New Rural Internet Project
There is no cable/dsl or other reasonable internet service where I live so my current connectivity comes over a point to point network and I pay a fairly high connection rate (10$/month per megabit) and have a fairly low cap. The situation started to get worse as some of the local wireless providers are consolidating which of course means less competition and that will only lead to higher prices so... a few months ago we decided to take matters into our own hands and installed our first point to point RF network connection as a proof of concept for a rural internet project. The towers are approximately 6 miles apart and really only served to establish connectivity and prove to ourselves that we could figure everything out. The connection has been rock solid ever since we installed it including through several storms. The network tests out well, typically hitting speeds of 200+Mb/s sustained. With the proof in our back pocket so to speak we set about surveying the local terrain and planning for our own rural internet project. A couple of days ago we started installing the first major antenna tower for this project. It started with a road, two holes, and some frozen ground. The road had to be cut through the woods, the first hole was in my wallet, the other in the ground, and of course all the ground is frozen harder than.. well, harder than...
Install a network comprised of point to point (ptp) and point to multi-point (PTMP) dishes connected over non-licensed spectrum (none required). The goal is two-fold. One is to provide a few of the rural kids with equal quality access to the internet, comparable to their friends in the city. Two, is to build a network for shared services such as security, gaming for the kids, etc so the properties aren't quite so isolated.
Digging the first hole
The foundation is 66x66x48 (inches), that 122^3 feet
The 1025 worked as a pack mule, hauling wood, tools, and refreshments to the site in the woods.
(yeah, I know, ugly but hey, it worked)
We framed up the hole and used the 1025 to haul the cement down the freshly cut road. What started as frozen ground a few days ago during the dig and cutting the road turned into a slimy covering of mud over frozen ground by the time we started hauling concrete as the temperature was rising throughout the day. The 1025 was dancing, literally sliding on the thin layer of thawed mud on top of the frozen ground. wheeeee!
For anyone who cares to try this, the 48" bucket can handle a full load no issue, just be careful as it tends to slosh around
Filling the hole
121 cubic feet doesn't sound like a lot, it was 25 round trips with the tractor between the truck and the hole. That's 25 trips I didn't have to make with a wheelbarrow (which would have been more like 50-60 trips) more importantly it was 18000 pounds or 9 tons that I didn't have to schlep by hand. The little tractor did really well.
Placing the antenna base
Made a foam cap for the concrete so it could stay warm while it set. I checked the temperature and it was right at 55 degrees so it was doing okay, the foam cap is there as more insurance.

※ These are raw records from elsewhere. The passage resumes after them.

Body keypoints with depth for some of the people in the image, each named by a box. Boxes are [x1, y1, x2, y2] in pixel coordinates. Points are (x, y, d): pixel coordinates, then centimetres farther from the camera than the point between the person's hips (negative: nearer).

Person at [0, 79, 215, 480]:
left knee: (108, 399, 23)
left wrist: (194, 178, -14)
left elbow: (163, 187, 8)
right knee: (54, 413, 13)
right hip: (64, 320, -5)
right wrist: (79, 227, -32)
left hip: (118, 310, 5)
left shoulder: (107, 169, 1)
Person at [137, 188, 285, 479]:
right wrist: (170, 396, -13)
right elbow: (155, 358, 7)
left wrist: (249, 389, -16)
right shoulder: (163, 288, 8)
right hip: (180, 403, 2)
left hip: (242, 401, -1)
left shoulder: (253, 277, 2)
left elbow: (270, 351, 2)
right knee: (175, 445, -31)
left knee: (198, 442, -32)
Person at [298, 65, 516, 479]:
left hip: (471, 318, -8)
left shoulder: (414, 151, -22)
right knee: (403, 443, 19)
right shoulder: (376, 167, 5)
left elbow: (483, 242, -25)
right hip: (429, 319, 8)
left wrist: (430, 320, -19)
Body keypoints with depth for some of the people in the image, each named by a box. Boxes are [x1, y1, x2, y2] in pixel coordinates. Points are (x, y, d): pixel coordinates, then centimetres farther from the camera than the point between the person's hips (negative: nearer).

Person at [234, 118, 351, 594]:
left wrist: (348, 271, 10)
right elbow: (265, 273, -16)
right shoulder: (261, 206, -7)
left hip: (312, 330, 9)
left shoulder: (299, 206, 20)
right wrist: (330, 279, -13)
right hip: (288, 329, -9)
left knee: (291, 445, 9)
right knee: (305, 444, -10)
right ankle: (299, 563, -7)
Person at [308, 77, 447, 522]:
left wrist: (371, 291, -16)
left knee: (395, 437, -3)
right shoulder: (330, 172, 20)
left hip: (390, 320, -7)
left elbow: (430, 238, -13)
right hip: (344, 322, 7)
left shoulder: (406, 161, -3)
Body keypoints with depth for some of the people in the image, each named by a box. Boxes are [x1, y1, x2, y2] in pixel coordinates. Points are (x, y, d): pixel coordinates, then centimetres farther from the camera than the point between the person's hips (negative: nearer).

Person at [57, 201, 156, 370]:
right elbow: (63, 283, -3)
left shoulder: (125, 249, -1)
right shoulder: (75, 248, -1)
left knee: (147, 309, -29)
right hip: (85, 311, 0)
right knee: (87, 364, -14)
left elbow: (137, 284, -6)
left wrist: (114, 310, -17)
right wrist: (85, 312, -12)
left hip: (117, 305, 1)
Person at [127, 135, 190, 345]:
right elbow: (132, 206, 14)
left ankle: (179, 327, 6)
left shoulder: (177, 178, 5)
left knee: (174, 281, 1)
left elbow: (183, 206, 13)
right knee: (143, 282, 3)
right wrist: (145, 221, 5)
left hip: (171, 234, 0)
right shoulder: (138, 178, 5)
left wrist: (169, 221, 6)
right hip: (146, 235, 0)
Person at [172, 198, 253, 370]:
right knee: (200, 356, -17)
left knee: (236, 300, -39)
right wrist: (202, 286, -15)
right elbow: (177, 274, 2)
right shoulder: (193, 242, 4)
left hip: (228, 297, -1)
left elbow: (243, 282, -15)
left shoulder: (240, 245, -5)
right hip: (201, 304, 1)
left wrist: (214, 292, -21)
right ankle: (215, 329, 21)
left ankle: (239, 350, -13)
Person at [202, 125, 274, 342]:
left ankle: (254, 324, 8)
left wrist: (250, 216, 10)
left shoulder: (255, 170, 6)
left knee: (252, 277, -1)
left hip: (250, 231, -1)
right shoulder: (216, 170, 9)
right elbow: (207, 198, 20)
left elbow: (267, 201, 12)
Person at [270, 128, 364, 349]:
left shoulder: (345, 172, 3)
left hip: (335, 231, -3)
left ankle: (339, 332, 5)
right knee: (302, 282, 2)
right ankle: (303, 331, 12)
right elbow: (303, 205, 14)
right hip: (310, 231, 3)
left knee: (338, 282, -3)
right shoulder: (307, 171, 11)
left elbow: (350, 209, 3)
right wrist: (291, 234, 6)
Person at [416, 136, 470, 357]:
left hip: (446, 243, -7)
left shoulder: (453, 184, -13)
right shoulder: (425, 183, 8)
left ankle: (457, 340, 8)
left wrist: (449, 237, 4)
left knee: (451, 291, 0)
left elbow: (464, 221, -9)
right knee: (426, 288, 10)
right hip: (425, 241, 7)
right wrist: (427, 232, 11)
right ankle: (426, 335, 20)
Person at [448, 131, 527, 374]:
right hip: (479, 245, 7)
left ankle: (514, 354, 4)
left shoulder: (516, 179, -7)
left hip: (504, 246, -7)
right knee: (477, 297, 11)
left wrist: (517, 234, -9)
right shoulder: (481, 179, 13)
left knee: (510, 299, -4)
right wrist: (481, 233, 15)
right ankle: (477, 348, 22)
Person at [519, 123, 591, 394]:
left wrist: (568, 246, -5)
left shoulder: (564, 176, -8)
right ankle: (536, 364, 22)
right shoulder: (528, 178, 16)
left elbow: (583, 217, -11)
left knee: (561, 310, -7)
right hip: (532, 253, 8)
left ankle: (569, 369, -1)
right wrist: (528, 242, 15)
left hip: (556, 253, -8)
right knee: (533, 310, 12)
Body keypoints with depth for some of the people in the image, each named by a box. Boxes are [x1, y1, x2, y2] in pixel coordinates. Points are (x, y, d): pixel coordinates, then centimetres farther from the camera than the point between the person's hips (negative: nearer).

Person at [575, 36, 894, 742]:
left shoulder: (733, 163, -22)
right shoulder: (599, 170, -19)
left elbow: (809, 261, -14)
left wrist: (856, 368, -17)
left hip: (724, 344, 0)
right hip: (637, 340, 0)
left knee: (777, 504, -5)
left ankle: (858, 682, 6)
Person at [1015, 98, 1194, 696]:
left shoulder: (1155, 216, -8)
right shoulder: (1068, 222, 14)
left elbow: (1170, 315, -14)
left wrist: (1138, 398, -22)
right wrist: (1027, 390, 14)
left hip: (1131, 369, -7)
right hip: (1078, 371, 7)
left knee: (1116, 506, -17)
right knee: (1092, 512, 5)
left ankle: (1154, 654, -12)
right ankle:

Then made a plastic cover to keep the heat in and the frost out.
The tower will be 66+' tall when completed. This will allow it to have full visibility above the neighboring trees and to the land across the little valley. When complete, this will be the core of connectivity for several properties which average 5-10 miles away from this antenna. The current proof of concept setup is rock solid at 6 miles and I can 'see' other radios on the same spectrum out about 15 miles away but too low level in signal to be of concern.
Once we have the main tower built then we go back into town to build out the source dish. The source dish will be on top of a commercial property who has been kind enough to let us use their roof space. The local internet provider has agreed to provide us with bandwidth up to 350Mb/s but it is unlikely we will get that full bandwidth given the equipment we are using but we will get close, probably in the 220Mb/s plus range. We could go much faster but the costs start to go up dramatically.
There were a few questions in the 'what did you do with your scut..' thread so I have copied the posting here and will answer any questions that may come up in this thread.